### [Textauszug]
----
Im Winter zog man sich hiernach zur Lesung zurück, im Sommer
war es jetzt überall im Hause hinreichend hell für die Arbeit.
Sie wurde im Zisterzienserorden stets hochgeschätzt, gemäß der
Weisung des 48. Kapitels der regula Benedicti: "Der Müßiggang
ist ein Feind der Seele, und deshalb sollen sich die Brüder zu
bestimmten Stunden mit göttlicher Lesung beschäftigen." Die
Tagesordnung wurde daher auch in den Frauenklöstern durch den
Wechsel zwischen Gebet, geistlicher Lesung und Arbeit
bestimmt.
Der Vormittag endete mit der kleinen Hore der Sext, in
der man vor allem um die Gnade der Beharrlichkeit in den
Anfechtungen der Mittagszeit und in der Lebensmitte flehte.
Dann folgte das gemeinsame Mahl im Refektorium, dem Speisesaal,
und hiernach war bis zur kleinen Hore der Non eine
Ruhepause, die sog. Rekreation vorgesehen. In dieser Gebetszeit
zur neunten Stunde gedachte man des Leidens und Sterbens Jesu
Christi. Man nahm danach wieder die Arbeit auf, bis das Zeichen
zur Vesper gegeben wurde, die man, wie die Laudes,
täglich feierlich sang. Den Höhepunkt beider Gottesdienste
bildete das, von der äbtissin gesungene Vater unser, gemäß der
Weisung des 13. Regelkapitels: "Die Morgen- und Abendfeier
sollen aber nie beendet werden, ohne dass am Schluss das Gebet
des Herrn vom Oberen, allen vernehmbar ganz gesprochen wird,
wegen der Dornen und ärgernisse, die leicht entstehen, damit
sich die Brüder, durch das Versprechen in diesem Gebet "Vergib
uns, wie auch wir vergeben" verpflichtet, von solcher Schuld
reinigen."
War die Vesper verklungen, gab man sich nochmals der
persönlichen Lektüre und nach einem kargen Abendessen einer
gemeinsamen Lektüre hin, bis es nach Einbruch der Dunkelheit
Zeit zur Komplet war, der letzte Hore am Tage, in der
für eine ruhige Nacht und ein seliges Ende gebetet wurde.
Geendet hat die Komplet mit dem Gruß an die Gottesmutter durch
das Salve Regina und dem Segen der äbtissin mit Weihwasser. Nun
beginnt das große Silentium, das nach einer wohlverdienten
Nacht nach den Vigilien wieder endet. So ist ein Tag im Leben
einer Zisterzienserin und ihr ganzes Dasein geprägt durch das
Gebet und die Arbeit, durch "ora et labora".
Klosterarbeit und Klosterämter
- Keller
- Hofrichter
- Schaffner
- Bäcker
- Müller
- Schäfer
- Äbtissin
- Priorin
- Subpriorin
- Bursiererin
- Cellerarin
- Kantorin
- Sakristanin
- Magistra (Novizenmeisterin)
----
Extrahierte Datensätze
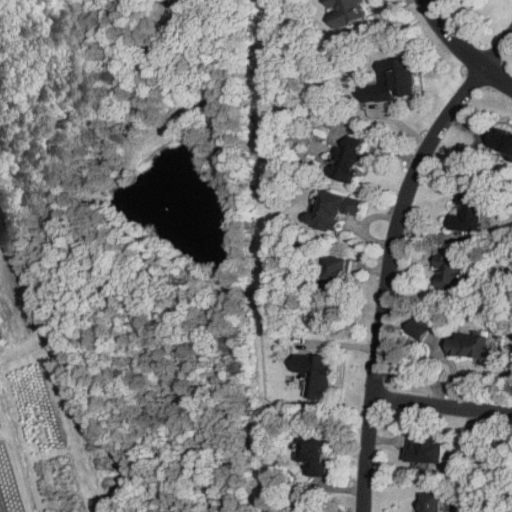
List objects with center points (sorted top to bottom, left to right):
building: (347, 11)
building: (350, 11)
road: (463, 48)
building: (397, 80)
building: (395, 82)
building: (500, 140)
building: (502, 140)
building: (350, 159)
building: (349, 161)
building: (337, 210)
building: (469, 210)
building: (339, 211)
building: (471, 211)
road: (391, 254)
building: (452, 272)
building: (450, 273)
building: (339, 274)
building: (336, 277)
building: (418, 328)
building: (418, 329)
building: (472, 345)
building: (468, 346)
building: (319, 373)
building: (317, 374)
road: (442, 404)
building: (429, 450)
building: (425, 451)
building: (312, 454)
building: (317, 455)
building: (433, 502)
building: (430, 503)
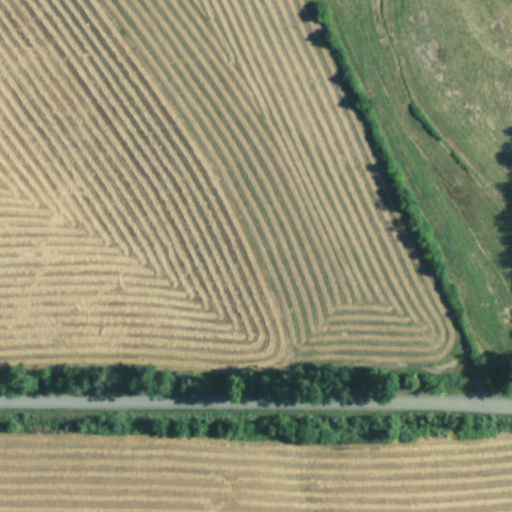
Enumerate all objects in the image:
crop: (255, 185)
road: (256, 404)
crop: (258, 470)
----
### [Aufgabe 1]
Wie viele Zeilen der Datensätze enthalten die Zeichenfolge "objects"? Zählen Sie unter Beachtung der Groß- und Kleinschreibung und geben Sie nur die Zahl an.
### [Aufgabe 2]
Führen Sie den Textauszug über das Klosterleben der Zisterzienserinnen im Anschluss an seine letzte Zeile weiter.

### [Antwort 1]
2

### [Antwort 2]
- Infirmarin (Krankenschwester)
- Pförtnerin
- Küchenmeisterin
- Weinmeisterin
- Brotmeisterin
- Kornmeisterin
Für die Nonnen des Mittelalters bestand die Handarbeit zum Teil
in den Diensten des gemeinsamen Hauswesens. Ohne die
maschinellen Hilfen von heute erforderten sie damals viel mehr
Zeit. Eine Hauptbeschäftigung muss das Wollspinnen gewesen
sein, denn der Orden schrieb statt des teuren Linnen oder
schwarzgefärbten Tuches schafwollene, ungefärbte Kleidung
vor.
Die Abtei Marienschloß beschäftigte einen Schäfer, der die
große Schafherde des Klosters betreute, wie aus einem
Rechtsstreit um den Schaftrieb mit den Gemeinden Rockenberg,
Oppershofen und Griedel hervorgeht.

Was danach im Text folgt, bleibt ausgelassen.